Lá por um jornalista conhecer muito bem o códigos deontológicos da sua profissão não significa que as suas acções estejam moralmente certas. Segundo Aristóteles, a ética não tem um propósito teórico, mas sim prático. Não se trata de saber o que é o bem ou o que são as virtudes, mas sim de adquirir as virtudes e de as praticar. Ora isso só a experiência o pode facultar. Não é por alguém estudar muito ética que será um bom jornalista, mas sim por aprender fazendo boa informação.

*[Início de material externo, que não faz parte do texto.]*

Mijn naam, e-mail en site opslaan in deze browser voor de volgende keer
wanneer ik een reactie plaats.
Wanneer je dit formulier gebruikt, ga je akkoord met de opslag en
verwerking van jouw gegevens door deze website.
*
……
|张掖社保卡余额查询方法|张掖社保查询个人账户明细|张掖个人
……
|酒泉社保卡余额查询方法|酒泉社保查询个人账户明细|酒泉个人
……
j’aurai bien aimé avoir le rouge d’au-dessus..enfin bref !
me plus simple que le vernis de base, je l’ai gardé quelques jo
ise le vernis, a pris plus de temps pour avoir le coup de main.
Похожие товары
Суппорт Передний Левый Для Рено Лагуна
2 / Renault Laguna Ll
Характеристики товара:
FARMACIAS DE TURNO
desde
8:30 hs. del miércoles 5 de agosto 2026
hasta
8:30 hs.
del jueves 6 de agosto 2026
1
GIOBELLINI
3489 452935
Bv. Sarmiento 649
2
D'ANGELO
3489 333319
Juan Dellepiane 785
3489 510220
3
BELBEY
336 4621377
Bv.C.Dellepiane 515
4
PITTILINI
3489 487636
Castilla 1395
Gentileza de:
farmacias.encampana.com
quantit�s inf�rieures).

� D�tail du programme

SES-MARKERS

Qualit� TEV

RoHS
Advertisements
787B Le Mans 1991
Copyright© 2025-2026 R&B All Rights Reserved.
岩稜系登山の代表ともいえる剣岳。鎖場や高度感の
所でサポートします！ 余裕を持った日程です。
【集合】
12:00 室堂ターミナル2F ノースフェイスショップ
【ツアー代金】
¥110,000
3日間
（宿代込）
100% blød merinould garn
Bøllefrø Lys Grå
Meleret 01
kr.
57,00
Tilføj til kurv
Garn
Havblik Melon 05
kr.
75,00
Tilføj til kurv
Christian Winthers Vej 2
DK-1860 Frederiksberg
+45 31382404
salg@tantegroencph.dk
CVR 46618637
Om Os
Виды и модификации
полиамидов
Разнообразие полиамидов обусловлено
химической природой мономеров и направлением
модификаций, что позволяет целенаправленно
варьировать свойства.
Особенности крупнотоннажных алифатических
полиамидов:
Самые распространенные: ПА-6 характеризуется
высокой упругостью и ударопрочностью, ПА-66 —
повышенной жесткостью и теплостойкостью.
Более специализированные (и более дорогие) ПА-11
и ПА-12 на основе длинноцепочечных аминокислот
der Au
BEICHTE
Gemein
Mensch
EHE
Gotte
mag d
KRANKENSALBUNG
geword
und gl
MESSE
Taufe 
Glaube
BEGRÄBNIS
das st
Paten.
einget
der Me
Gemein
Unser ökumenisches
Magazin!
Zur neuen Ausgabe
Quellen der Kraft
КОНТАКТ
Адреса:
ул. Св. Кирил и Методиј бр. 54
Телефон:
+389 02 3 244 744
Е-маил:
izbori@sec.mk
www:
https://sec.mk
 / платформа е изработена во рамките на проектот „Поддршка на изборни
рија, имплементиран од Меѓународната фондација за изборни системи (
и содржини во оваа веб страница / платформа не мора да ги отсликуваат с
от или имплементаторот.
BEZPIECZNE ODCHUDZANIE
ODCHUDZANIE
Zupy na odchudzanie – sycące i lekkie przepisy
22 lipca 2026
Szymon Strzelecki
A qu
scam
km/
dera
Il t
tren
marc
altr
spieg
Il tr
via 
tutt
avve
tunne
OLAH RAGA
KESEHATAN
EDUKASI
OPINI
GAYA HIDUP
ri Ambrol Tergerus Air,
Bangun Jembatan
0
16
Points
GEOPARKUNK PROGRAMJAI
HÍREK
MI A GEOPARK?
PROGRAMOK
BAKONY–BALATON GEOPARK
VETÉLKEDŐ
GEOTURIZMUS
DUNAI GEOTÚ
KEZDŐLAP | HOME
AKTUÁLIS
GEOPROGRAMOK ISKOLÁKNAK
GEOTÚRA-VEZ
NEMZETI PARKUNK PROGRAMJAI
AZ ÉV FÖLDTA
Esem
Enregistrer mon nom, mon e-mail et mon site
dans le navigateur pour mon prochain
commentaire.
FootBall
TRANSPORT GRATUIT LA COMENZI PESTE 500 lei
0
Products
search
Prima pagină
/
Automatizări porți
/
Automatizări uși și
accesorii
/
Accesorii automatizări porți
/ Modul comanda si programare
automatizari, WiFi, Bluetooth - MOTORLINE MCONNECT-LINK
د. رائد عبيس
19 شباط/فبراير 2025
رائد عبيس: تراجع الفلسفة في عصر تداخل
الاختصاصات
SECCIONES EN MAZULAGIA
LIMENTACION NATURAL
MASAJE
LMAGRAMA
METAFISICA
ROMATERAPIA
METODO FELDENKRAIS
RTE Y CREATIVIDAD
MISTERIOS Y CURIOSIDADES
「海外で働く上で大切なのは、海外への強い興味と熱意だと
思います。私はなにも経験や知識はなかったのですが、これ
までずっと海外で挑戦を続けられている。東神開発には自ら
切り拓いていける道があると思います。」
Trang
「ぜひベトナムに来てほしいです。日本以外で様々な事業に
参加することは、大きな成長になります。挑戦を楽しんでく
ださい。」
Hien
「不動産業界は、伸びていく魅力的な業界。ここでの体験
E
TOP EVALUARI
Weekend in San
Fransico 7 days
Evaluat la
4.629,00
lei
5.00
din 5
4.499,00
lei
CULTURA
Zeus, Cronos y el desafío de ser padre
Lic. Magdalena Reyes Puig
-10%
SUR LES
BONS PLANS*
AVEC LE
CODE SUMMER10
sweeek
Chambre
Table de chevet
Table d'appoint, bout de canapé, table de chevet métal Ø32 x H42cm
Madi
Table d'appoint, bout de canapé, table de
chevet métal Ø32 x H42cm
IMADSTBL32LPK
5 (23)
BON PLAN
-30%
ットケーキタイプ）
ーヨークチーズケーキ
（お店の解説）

A distância como virtude dos jornalistas e tal como a retratei aqui é afim das virtudes aristotélicas da phronesis (prudência, bom senso) e da sophrosyne (temperança). Contudo, quero salientar aqui a sua diferença face às virtudes pessoais da prudência e da temperança, e que seria a sua dimensão enquanto como virtude profissional. Vimos que Max Weber a considera uma das virtudes dos políticos, própria de uma ética de responsabilidade, e eu estendi-a à profissão do jornalismo.
Para o jornalista a obter necessita de a exercitar. Não é tanto o conhecimento teórico de que há contextos das notícias, o conhecimento de que o jornalista tem de praticar um certo cepticismo metodológico na sua profissão, que dotará o jornalista dessa distância, mas sim a prática correcta nascida da experiência que lhe permitirá aumentar mais e mais essa virtude.